BobTheCoward
Banned
- Joined
- Nov 12, 2010
- Messages
- 22,789
I guess Trump's allure seems obvious when you live among economic collapse. I've been in a natural Trump stronghold in another part of WV through this election, so it is difficult for me to imagine how much harder Trump's appeal is to grasp if you live in a place with economic growth.
Even so, I think the popularity of Trump in WV is overblown. The article describes a county that went 69% for Romney. Heavy GOP support in the coalfields isn't a new thing.
Five thirty eight is currently projecting Trump at around 57% of the vote statewide in WV. Romney got 62%. Trump support is more loud than widespread.
WV might be one of Trump's better states, but that isn't complicated at all. Trump says pro coal things, Hillary is fairly seen as anti-coal. Most of West Virginia has a pathological love of the coal industry.
It is the same as to pro-Trump pockets anywhere, whether the industry is coal, steel, or whatever. When the mills close, and/or the mines shut down, and there is little else around, it is hard to overestimate the economic and psychological devastation. My community has become borderline dystopian since Weirton Steel collapsed a bit more than a decade ago.

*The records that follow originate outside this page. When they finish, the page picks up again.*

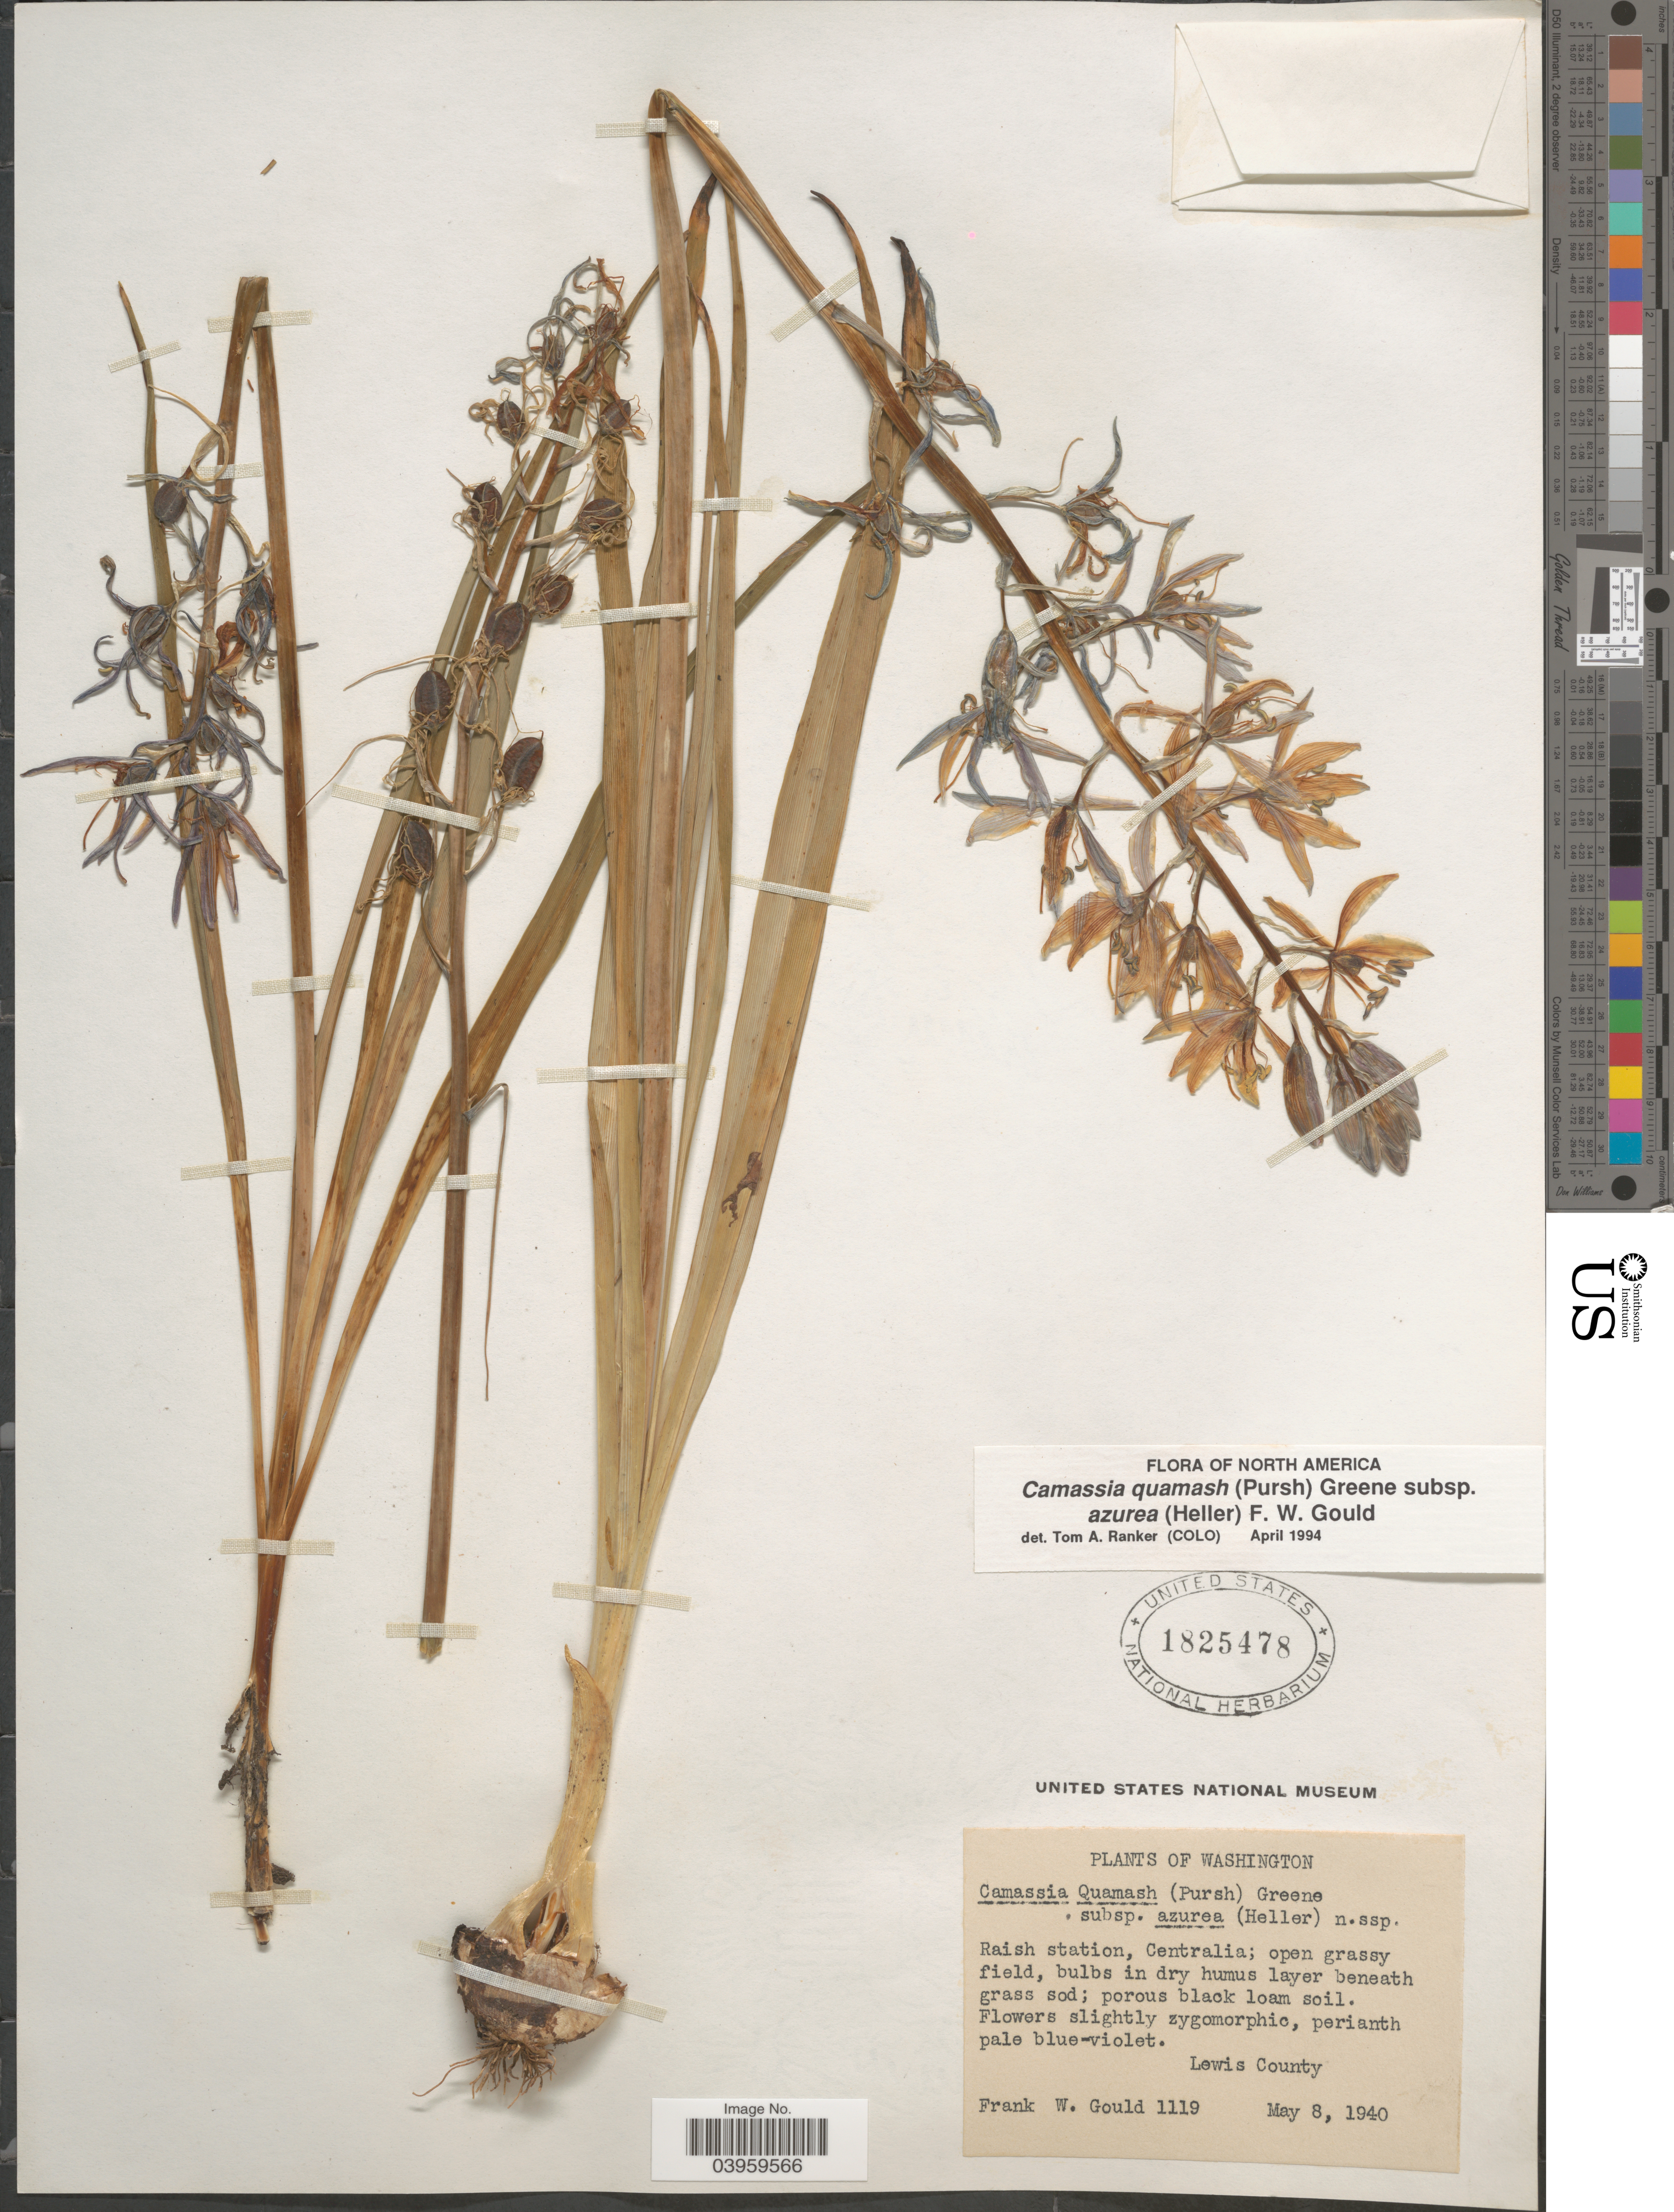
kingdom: Plantae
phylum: Tracheophyta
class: Liliopsida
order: Asparagales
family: Asparagaceae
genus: Camassia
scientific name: Camassia quamash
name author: (Pursh) Greene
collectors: F. W. Gould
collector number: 1119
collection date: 1940-05-08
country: United States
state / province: Washington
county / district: Lewis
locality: Raish station, Centralia; open grassy field. Lewis County.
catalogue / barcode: US 1825478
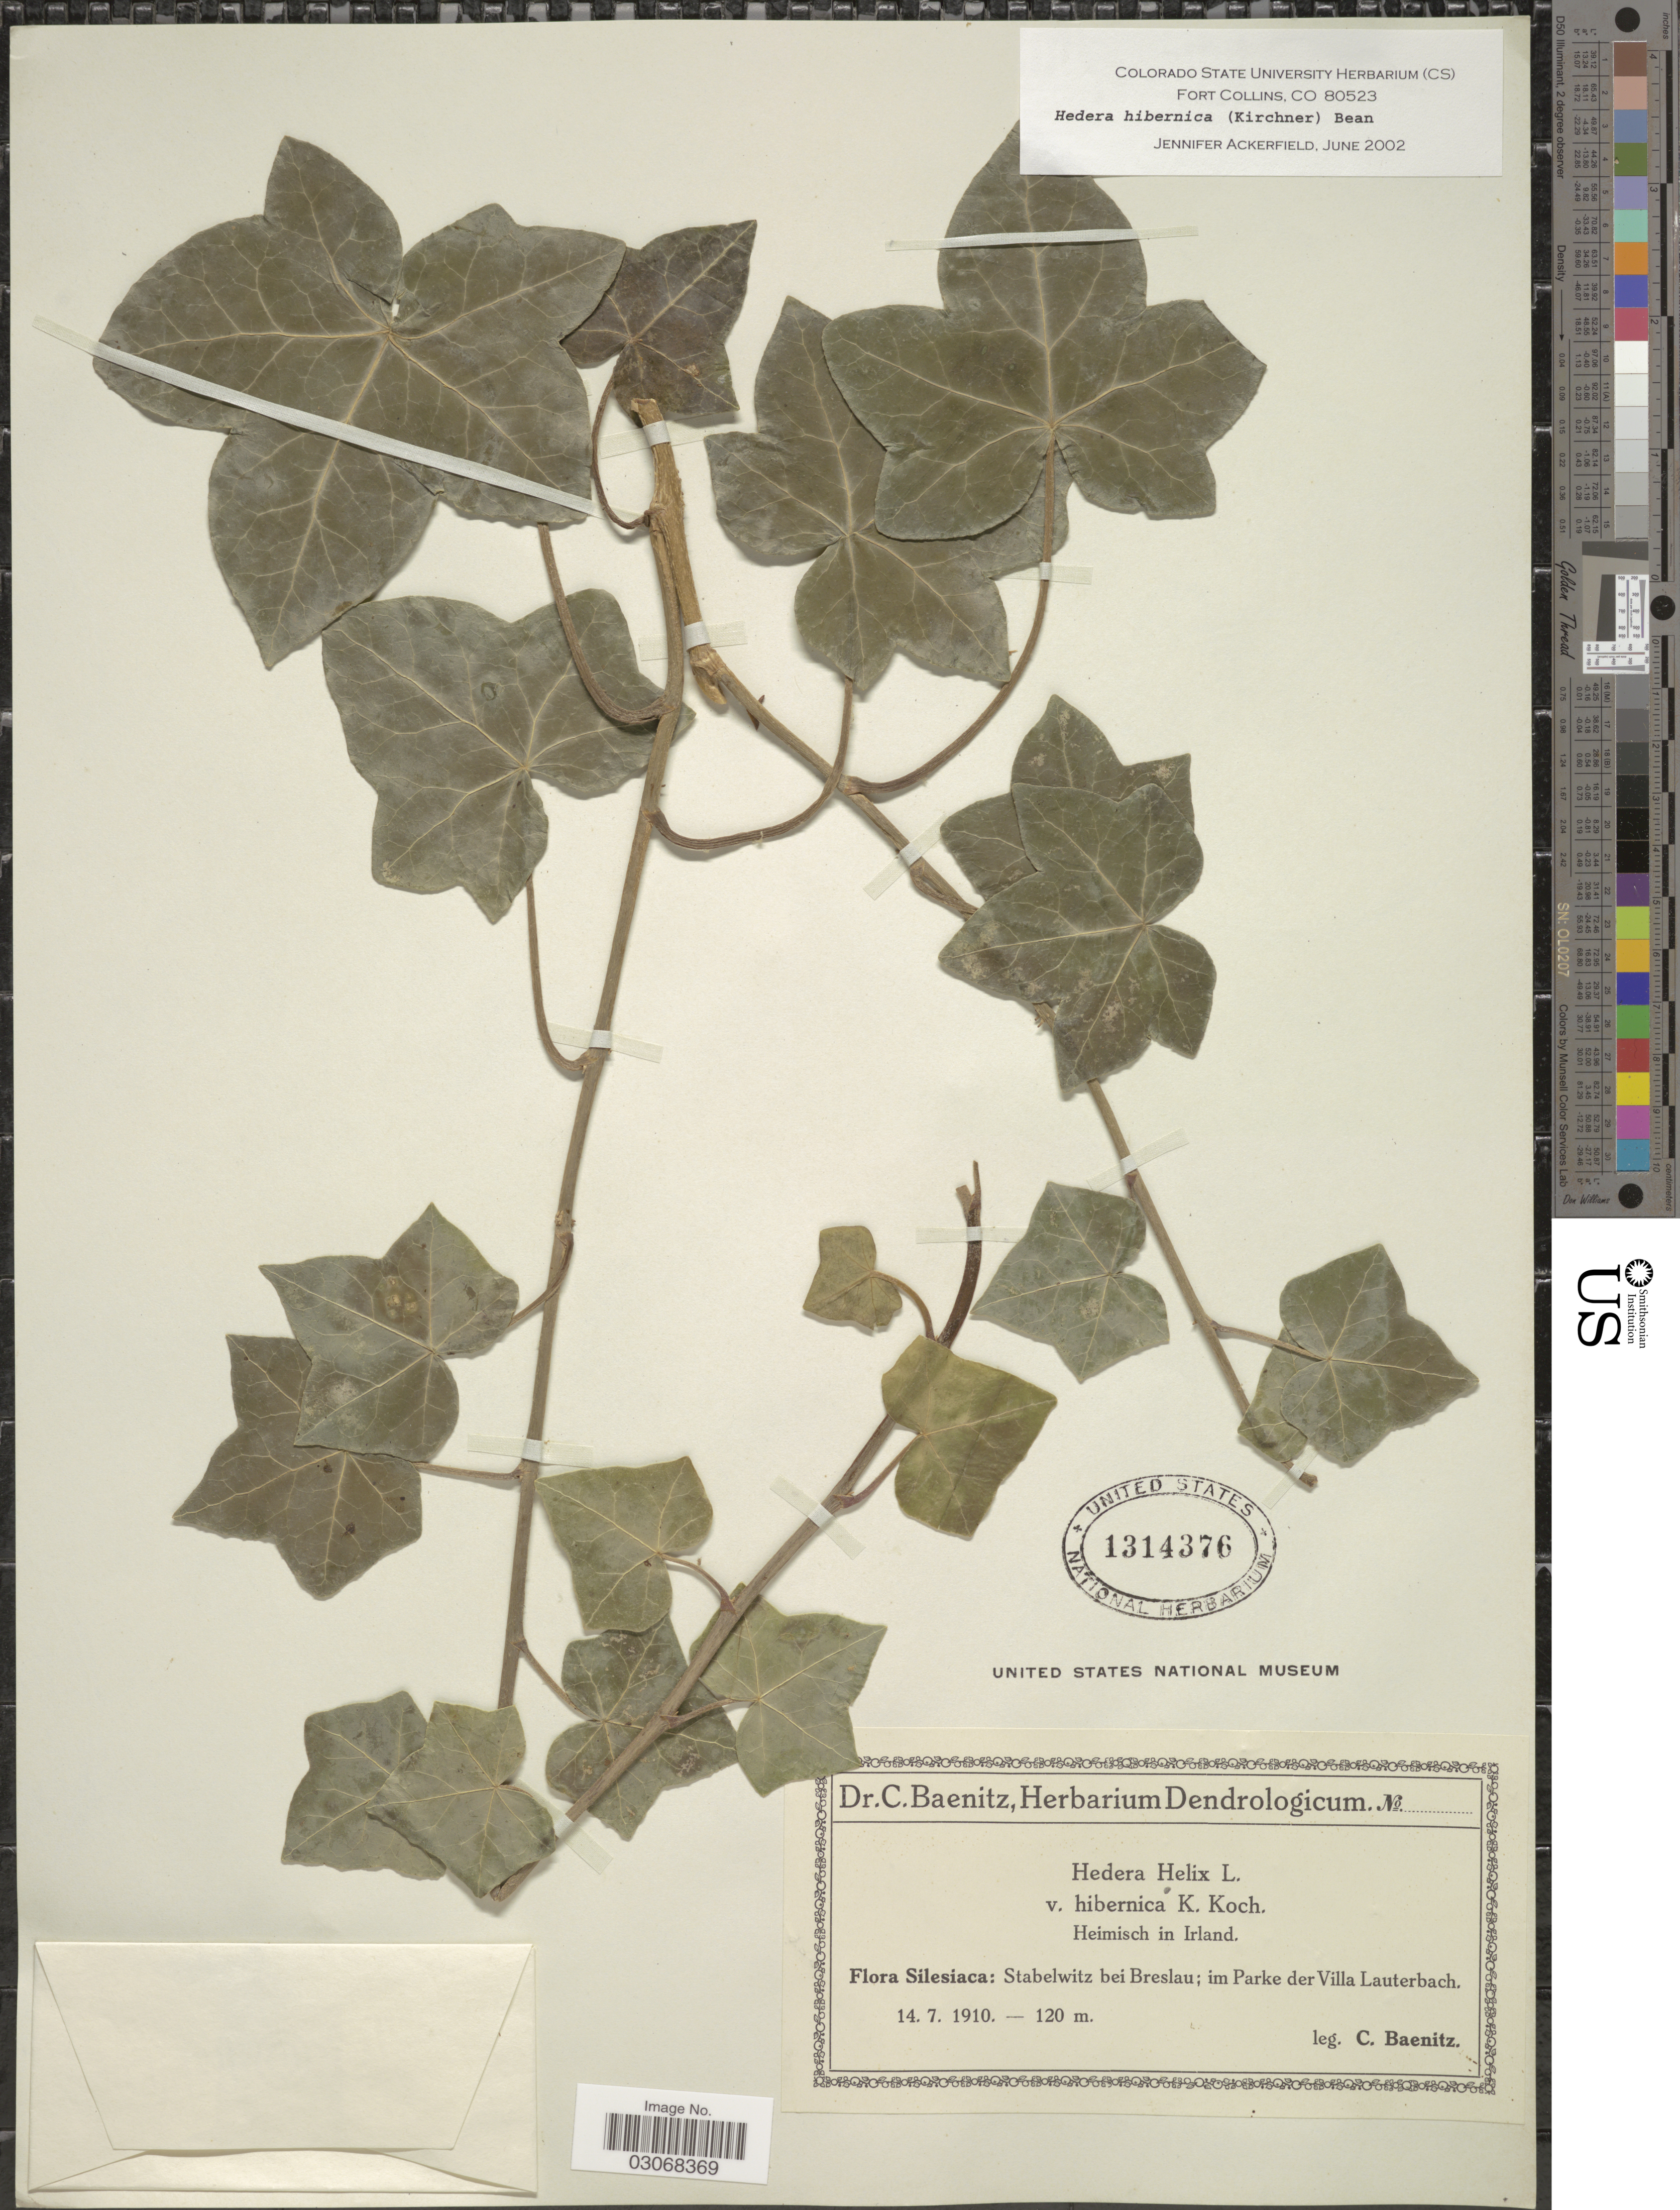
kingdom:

The other major plant in town closes in a few months, so it promises to get worse.
Trump promises to fix this, and I have trouble really faulting people for not seeing that his solutions are nonsense. If you live in this sort of economic hopelessness, Trump being a deplorable jerk is more or less frivolous detail if he carries the promise of restoring the place to its former glory. Heck, if I thought that Trump was actually capable of revitalizing heavy industry and creating good jobs in depressed areas, I'd be tempted to overlook his being completely horrible otherwise. So I can't really judge those who support him for that reason for not having the time, energy, and educational background to see through his nonsense.
The unfortunate thing is that the racism and such is sort of sticking. "Come for the promise of economic relevancy, stay for the bigotry" seems to more or less be the effect. Economic populism doesn't have to include this baggage, but it all too often seems to.
(The overall shift of WV from a mostly Democratic state to a Republican one has nothing to do with Trump. It tracks the collapse of organized labor as as political force.)
Do the people in the steel town have a plan? Do they think they can make steel just as cheap or just that I should go screw myself and pay more for steel?